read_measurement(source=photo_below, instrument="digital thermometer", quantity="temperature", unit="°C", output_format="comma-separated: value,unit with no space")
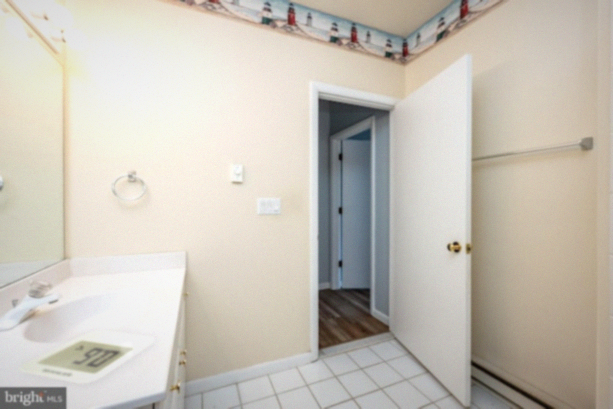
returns 0.6,°C
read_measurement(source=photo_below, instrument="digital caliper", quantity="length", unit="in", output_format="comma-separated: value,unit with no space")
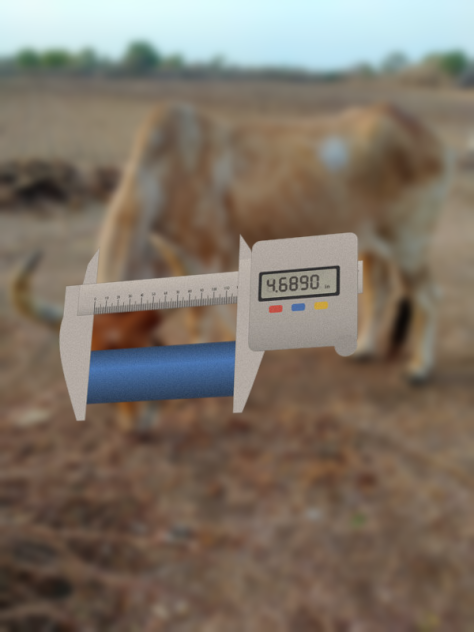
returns 4.6890,in
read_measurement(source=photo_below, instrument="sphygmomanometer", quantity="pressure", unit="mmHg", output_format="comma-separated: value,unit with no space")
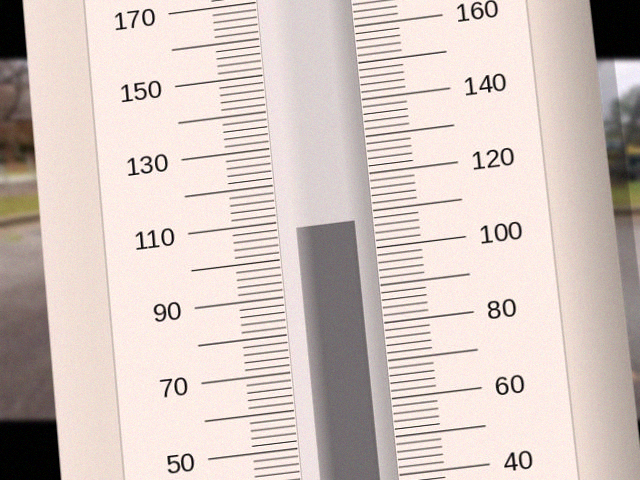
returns 108,mmHg
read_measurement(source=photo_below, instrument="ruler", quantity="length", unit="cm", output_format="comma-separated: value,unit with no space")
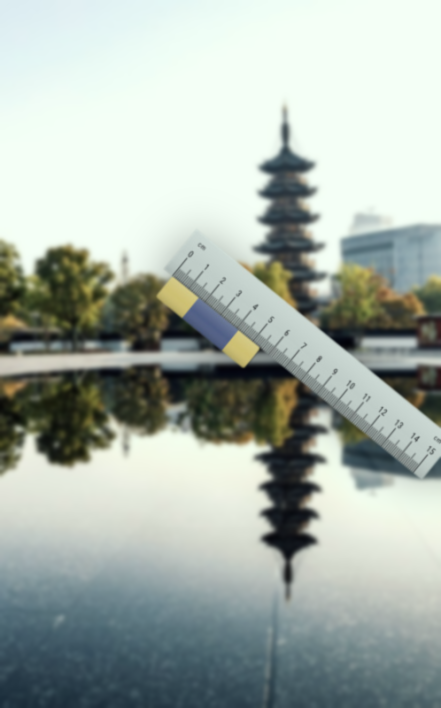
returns 5.5,cm
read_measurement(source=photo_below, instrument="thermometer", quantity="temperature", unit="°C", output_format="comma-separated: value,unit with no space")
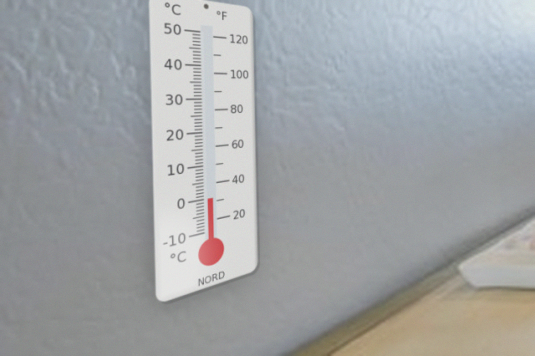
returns 0,°C
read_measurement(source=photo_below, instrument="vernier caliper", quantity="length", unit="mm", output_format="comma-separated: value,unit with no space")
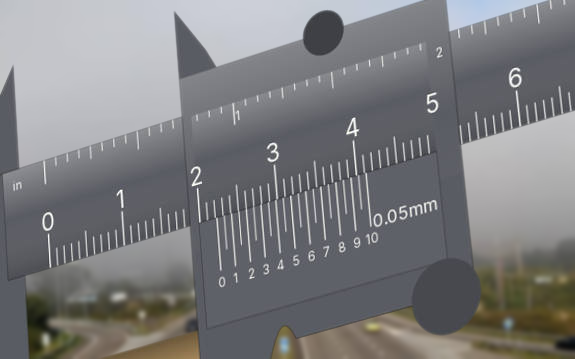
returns 22.2,mm
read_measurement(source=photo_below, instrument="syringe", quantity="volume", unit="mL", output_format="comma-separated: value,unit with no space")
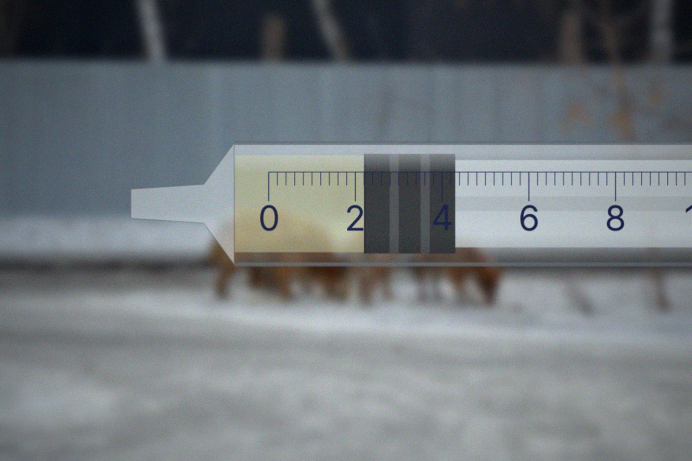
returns 2.2,mL
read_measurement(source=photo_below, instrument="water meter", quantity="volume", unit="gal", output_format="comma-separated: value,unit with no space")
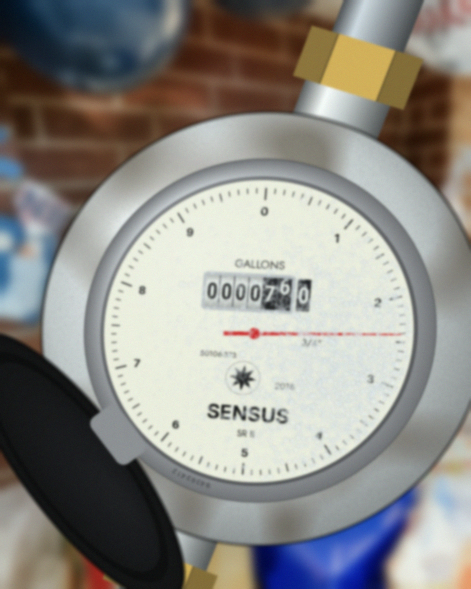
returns 762.4,gal
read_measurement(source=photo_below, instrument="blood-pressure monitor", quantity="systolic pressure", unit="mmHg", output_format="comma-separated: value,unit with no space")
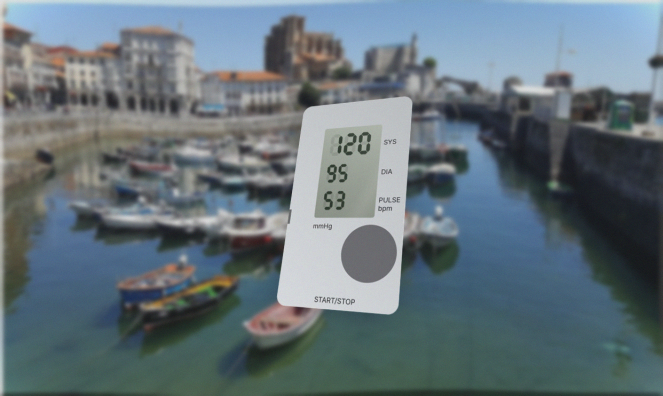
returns 120,mmHg
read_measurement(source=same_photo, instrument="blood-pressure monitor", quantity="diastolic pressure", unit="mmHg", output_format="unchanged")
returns 95,mmHg
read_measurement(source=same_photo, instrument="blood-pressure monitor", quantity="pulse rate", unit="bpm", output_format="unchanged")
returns 53,bpm
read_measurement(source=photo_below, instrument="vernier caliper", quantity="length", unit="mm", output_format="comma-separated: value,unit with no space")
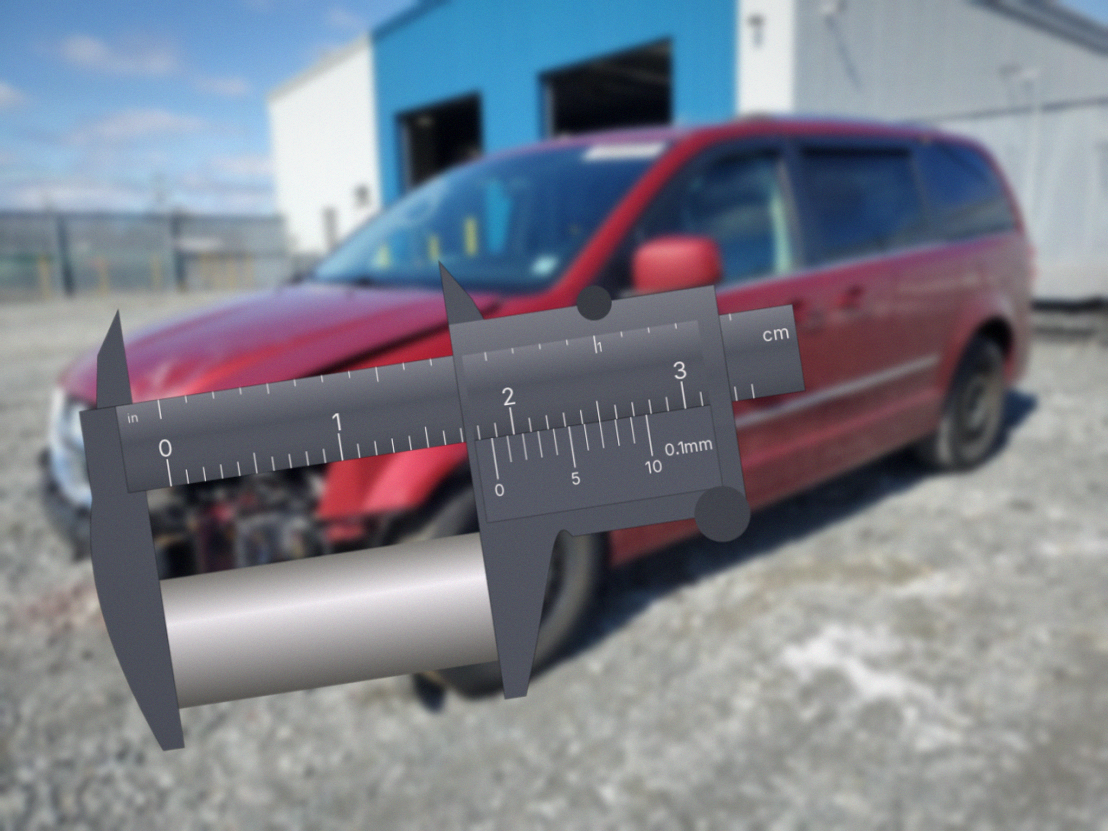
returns 18.7,mm
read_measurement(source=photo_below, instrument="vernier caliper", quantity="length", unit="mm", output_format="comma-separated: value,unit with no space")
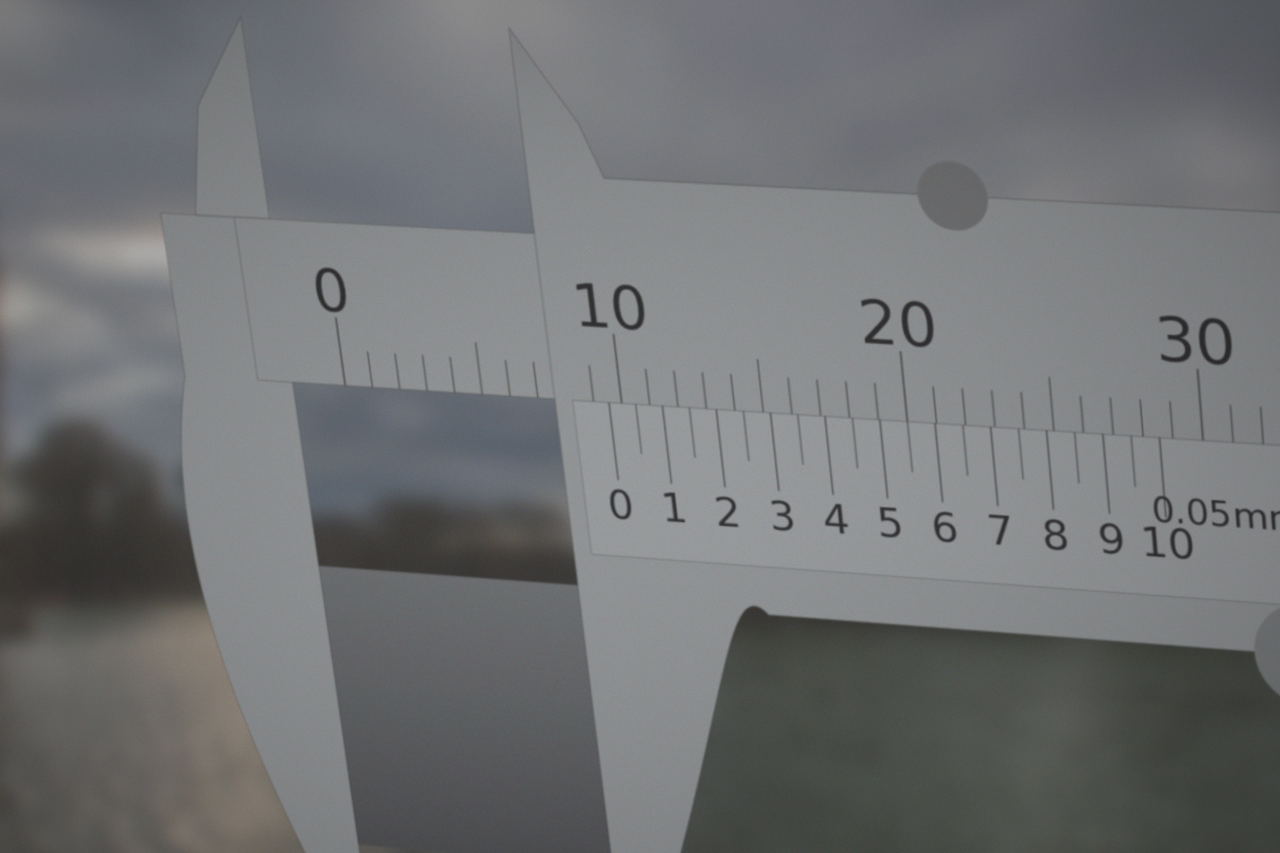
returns 9.55,mm
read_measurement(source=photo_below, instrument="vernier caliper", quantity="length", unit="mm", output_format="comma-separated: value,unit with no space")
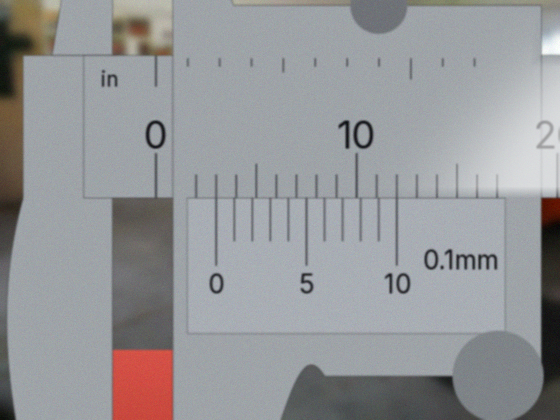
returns 3.0,mm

######

Find every line in the items above that contains the word "volume" and copy those lines. Case counts, so match uppercase and lowercase letters exactly.

• _TASK RESULT_
read_measurement(source=photo_below, instrument="syringe", quantity="volume", unit="mL", output_format="comma-separated: value,unit with no space")
read_measurement(source=photo_below, instrument="water meter", quantity="volume", unit="gal", output_format="comma-separated: value,unit with no space")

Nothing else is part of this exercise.